Ну, это просто. Надо запомнить только имя. Меня назвали в честь отца, строптивого человека с добрейшей душой. Получилось что-то звериное и ласковое: Лев Львович. Фамилия?
«Кажется, ваша фамилия на букву А», - сказала мне Будда при первом знакомстве, желая проявить вежливость, то есть намекая на то, что она интересоваласьмоей персоной (в чем я сильно сомневаюсь). «Совершенно верно», - ответил я. - Романов». «Значит, все же на Р?» - смерила она меня взглядом. «Боюсь, что да», - расшаркался я, как персонаж нелепого английского фильма, показывая, что тоже имею представление о вежливости.
Помню, помню.
Потом я вспомнил, что забыл о самом главном: «через пятнадцать минут». Склероз, склероз. Надо как-нибудь к врачу, в ближайший понедельник. Нет, понедельник у меня, кажется, занят. Хорошо, во вторник.
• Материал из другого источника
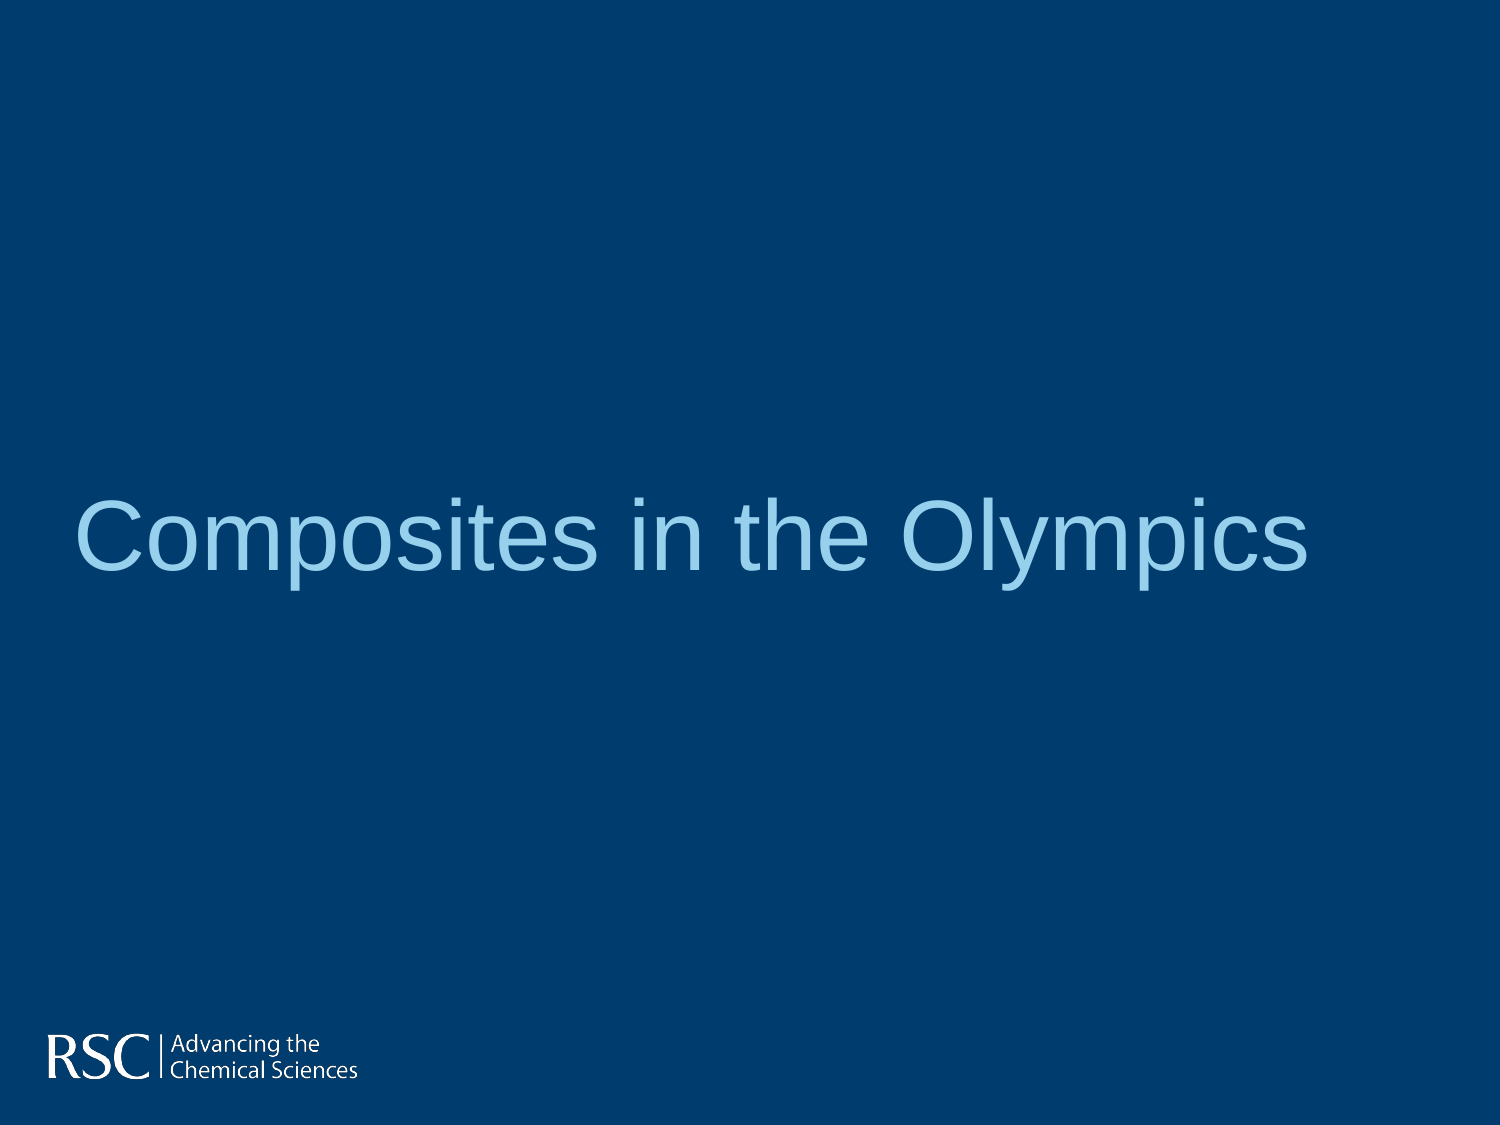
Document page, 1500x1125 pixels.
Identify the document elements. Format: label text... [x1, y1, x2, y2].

picture [43, 1028, 363, 1083]
text_box Composites in the Olympics [58, 410, 1441, 598]
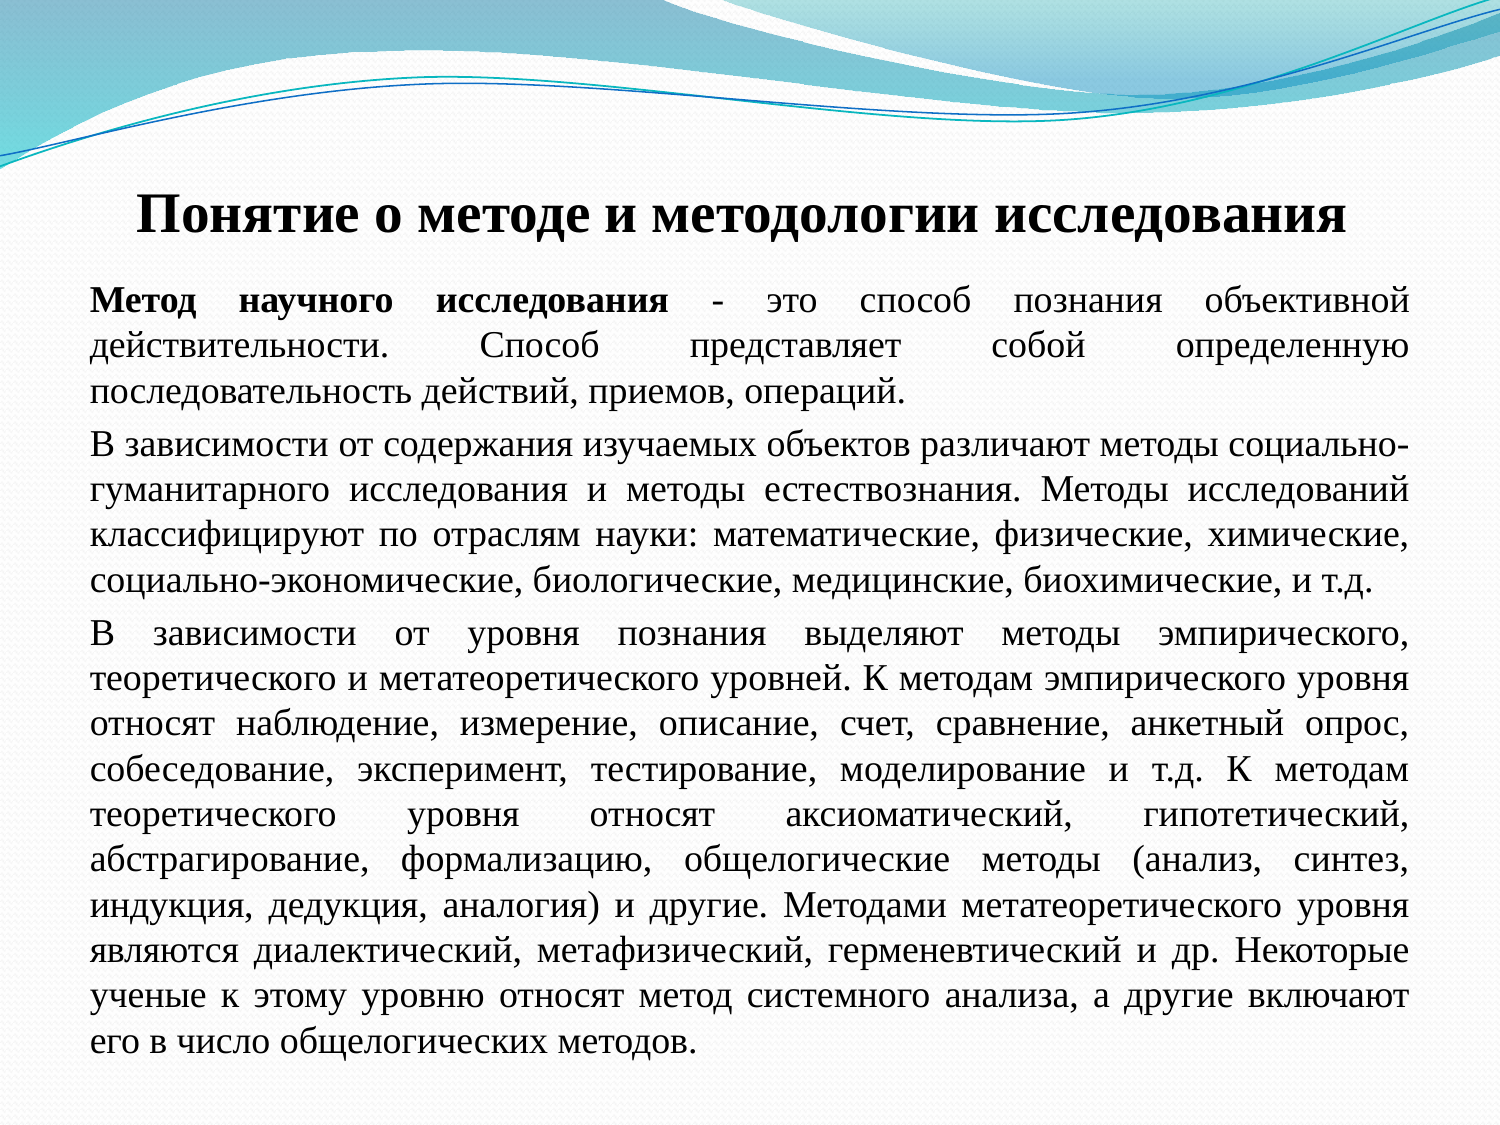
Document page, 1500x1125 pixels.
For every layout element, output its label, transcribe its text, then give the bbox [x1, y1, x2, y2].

list Метод научного исследования - это способ познания объективной действительности. Способ представляет собой определенную последовательность действий, приемов, операций. В зависимости от содержания изучаемых объектов различают методы социально-гуманитарного исследования и методы естествознания. Методы исследований классифицируют по отраслям науки: математические, физические, химические, социально-экономические, биологические, медицинские, биохимические, и т.д. В зависимости от уровня познания выделяют методы эмпирического, теоретического и метатеоретического уровней. К методам эмпирического уровня относят наблюдение, измерение, описание, счет, сравнение, анкетный опрос, собеседование, эксперимент, тестирование, моделирование и т.д. К методам теоретического уровня относят аксиоматический, гипотетический, абстрагирование, формализацию, общелогические методы (анализ, синтез, индукция, дедукция, аналогия) и другие. Методами метатеоретического уровня являются диалектический, метафизический, герменевтический и др. Некоторые ученые к этому уровню относят метод системного анализа, а другие включают его в число общелогических методов. [75, 267, 1425, 1106]
title Понятие о методе и методологии исследования [75, 115, 1425, 244]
Нет, во вторник у меня лекции. Может, в среду? Что у меня в среду?
Я ринулся в ванную приводить себя в порядок. Мокрые волосы, майка с надписью СССР, джинсы - и вот он, звонок в дверь. Через четырнадцать минут.
Через пять минут я уже стаскивал с себя джинсы с майкой, галантно распахивая мою еще неостывшую постель.
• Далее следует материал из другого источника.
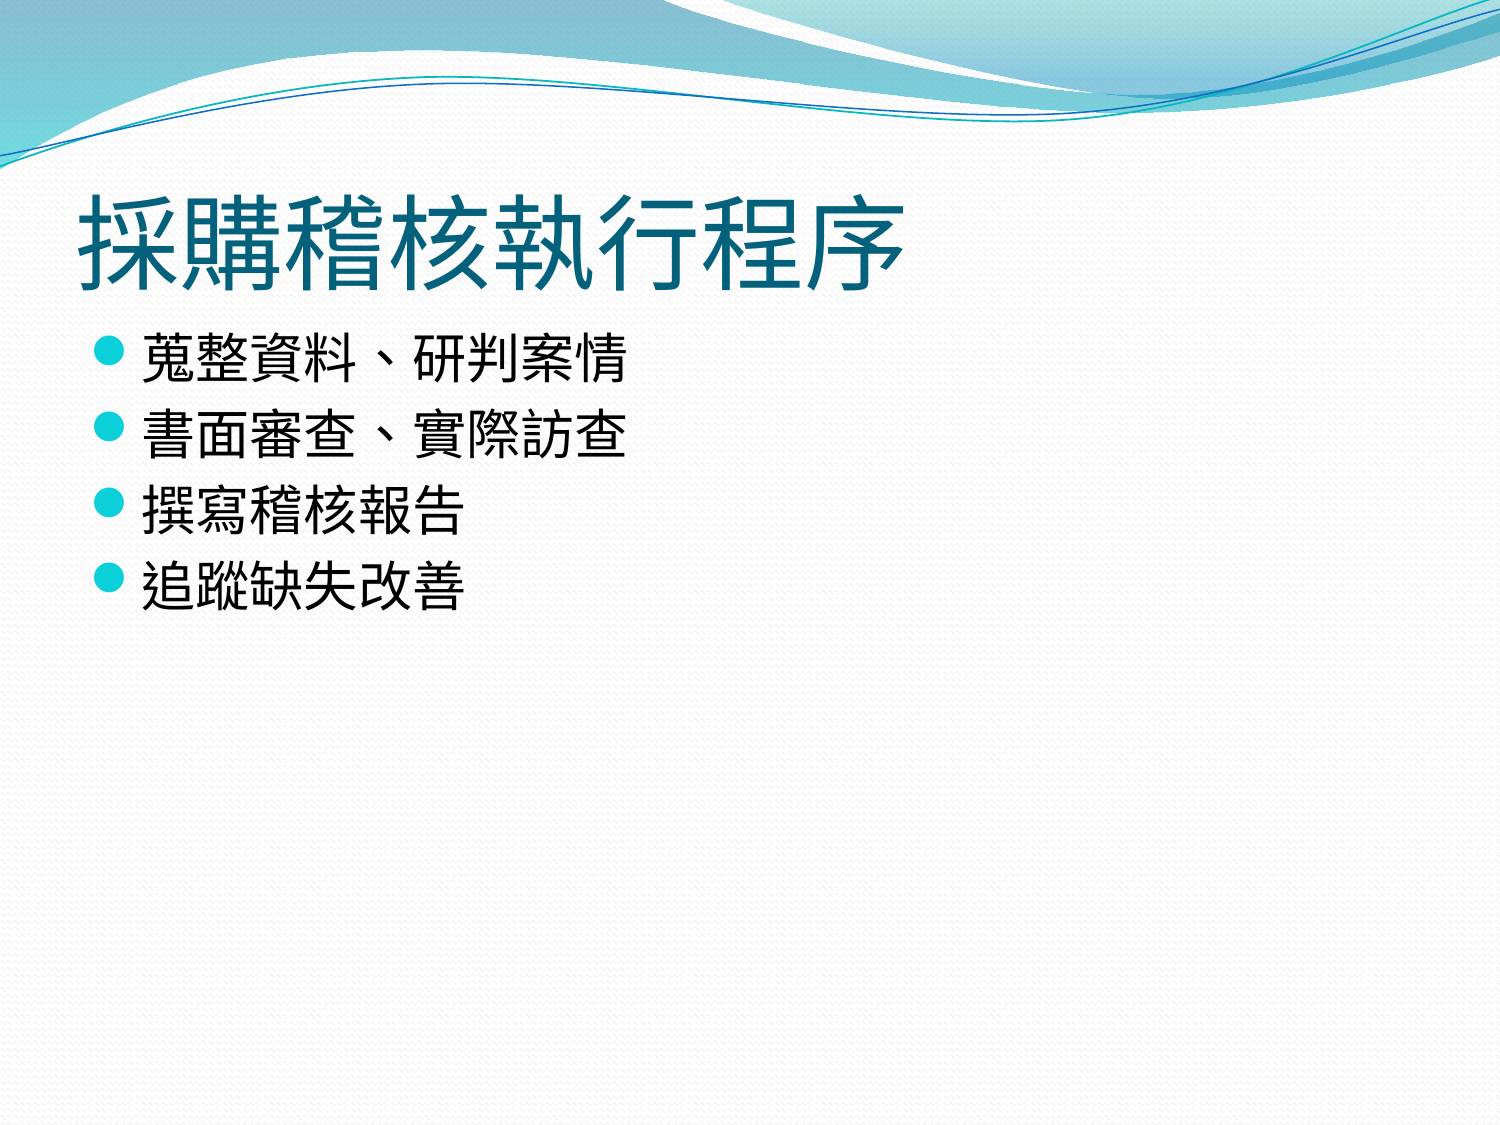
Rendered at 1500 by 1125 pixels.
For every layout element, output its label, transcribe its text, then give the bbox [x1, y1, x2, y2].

title 採購稽核執行程序 [75, 115, 1425, 303]
list 蒐整資料、研判案情 書面審查、實際訪查 撰寫稽核報告 追蹤缺失改善 [75, 317, 1425, 1038]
Такой женщины у меня не было никогда. Я уже вышел из того возраста, когда мужчина все еще втайне смущен байками о клокочущем темпераменте удивительных смуглых дев, не встречавшихся пока на его пути, и завидном искусстве мачо, способном раззадорить даже русалку с холодной скользкой чешуей. Я видел всякое и не ожидал ничего такого, что могло бы меня удивить. Но я был изумлен и взволнован (хотя осознал это только на следующий день - и склероз здесь, прошу заметить, не при чем: это фокусы подсознания). На каждое мое прикосновение Вера реагировала, как на горячую, холодную или теплую воду. Казалось, в ее кожу вмонтированы сверхчувствительные датчики, которые заставляют ее каждую секунду вздрагивать, переживать и томиться. Я быстро оценил эту ее способность не оставаться равнодушной к тактильным контактам и любое прикосновение старался превратить в теплую ласку - при этом незаметно втягивался в сладкий, творческий процесс, и мы всякий раз доводили начатую игру до волшебного исступления. Через некоторое время все опять повторялось с прежней интенсивностью, хотя мы должны были устать. Но мы не уставали.
Мы попали в сказку.
Это была бесподобная сексуальная сессия. Вера не рвала пододеяльник, не орала, не кусалась и не царапалась. Никаких внешних проявлений необузданных желаний, никаких африканских экстазов. Но она настолько искренне и самозабвенно отдавалась мне, тихо и страстно, что я опасался только одного: как бы мне ее не подвести.